Chilean lawyers Carmen Hertz and Alfonso Insunza laid their charges after a US congressional investigation found that Riggs Bank, in Washington, DC, had ignored banking regulations to launder money between 1994 and 2002. The accounts held between four million and eight million dollars.
"Chilean justice must investigate however many crimes Pinochet has committed," Hertz said after entering the charges at Santiago's Court of Appeals.
"I have no prior indications to establish the origin of these accounts nor of the funds that were deposited in those accounts," lawyer Pablo Rodriguez admitted, after meeting other members of Pinochet's defence team.
"No one in Chile is above the law, Lagos said in New York after meeting UN Secretary General Kofi Annan.
Chile's State Defence Council announced Tuesday that it, too, would file unspecified charges against Pinochet.
The president of the council, which oversees the interests of the state, said earlier that it would investigate how a soldier could have amassed such a fortune, by examining the origins of Pinochet's money and whether Pinochet had defrauded the state or evaded taxes in the process.
"That money is donations and from his personal savings," Pinochet's son, Marco Antonio Pinochet, told local Radio Agricultura.

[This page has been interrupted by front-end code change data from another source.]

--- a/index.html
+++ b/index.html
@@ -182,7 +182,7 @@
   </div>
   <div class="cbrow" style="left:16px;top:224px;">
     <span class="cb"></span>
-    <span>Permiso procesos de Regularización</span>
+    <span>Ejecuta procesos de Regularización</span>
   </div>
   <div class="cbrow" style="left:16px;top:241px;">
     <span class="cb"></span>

US President George W. Bush, as he met with Chilean President Ricardo Lagos in the White House Oval Office on Monday, promised a "full investigation" into whether Riggs discreetly helped Pinochet hide assets after his arrest in London, when in October 1998 Spanish judge Baltasar Garzon issued a warrant for his capture.

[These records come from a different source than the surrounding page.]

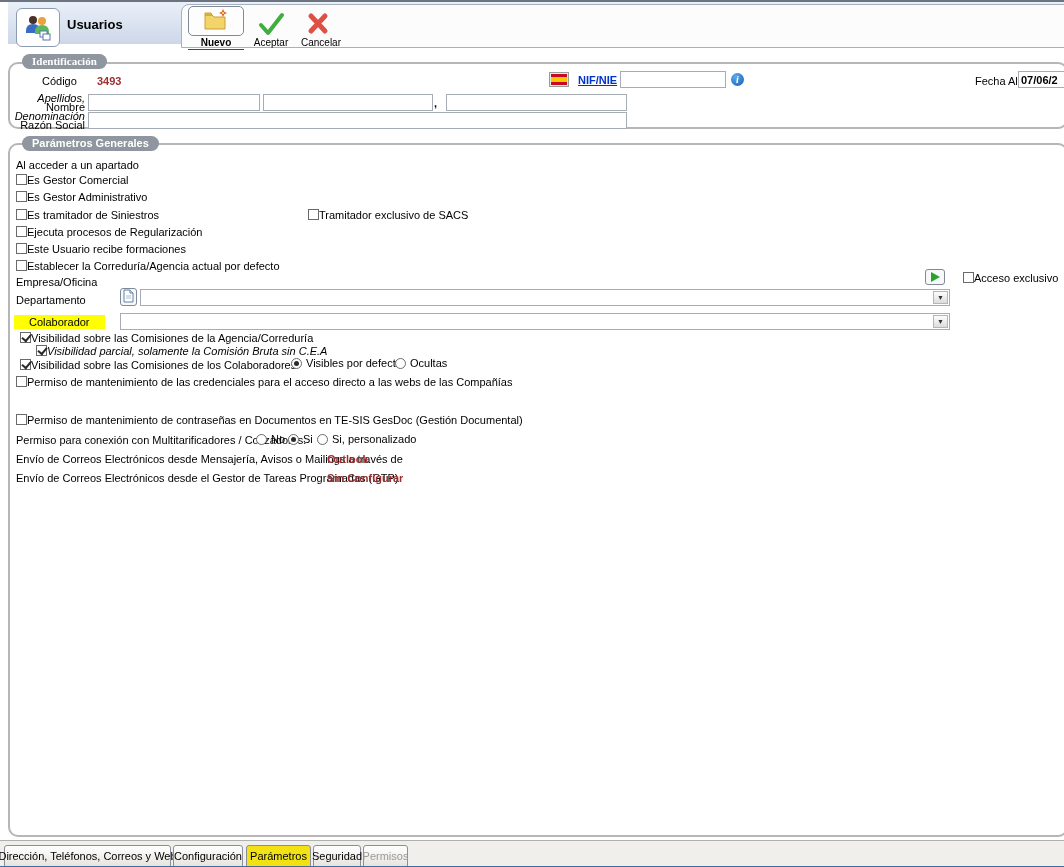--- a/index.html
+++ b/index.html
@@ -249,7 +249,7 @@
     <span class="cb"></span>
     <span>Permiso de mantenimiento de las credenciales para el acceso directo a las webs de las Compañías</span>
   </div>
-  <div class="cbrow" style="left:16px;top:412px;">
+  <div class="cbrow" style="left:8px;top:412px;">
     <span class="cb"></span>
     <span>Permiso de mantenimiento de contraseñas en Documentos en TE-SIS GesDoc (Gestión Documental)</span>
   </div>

Hertz and Insunza are two of seven lawyers who four years ago brought charges against Pinochet for some of the more than 3,000 deaths officially recognised to have occurred during the military regime 1973-1990.
However, the case was closed in 2002 when Chile's Supreme Court found that Pinochet, now 88, suffered from "moderate" dementia rendering him unable to defend himself.
"Pinochet has committed crimes against the general interests of at least three countries: Chile, Spain and the United States and the crime of fraud against the families of the victims of his crimes that we take before Spanish courts," Hertz said.
Hertz's husband was killed soon after the military took power in 1973, the so-called "Caravan of Death" for which Pinochet had been charged but never faced trial, claiming dementia.
"This will affect how we see history," political scientist Patricio Navia told AFP.
"This clearly throws cold water on his backers' arguments that his transparency was the top virtue of his regime."
Pinochet owned only a small house and car before 1973, but 17 years later, held 11 properties in Chile, including apartments in beach tourist areas and houses in the best sections of Santiago.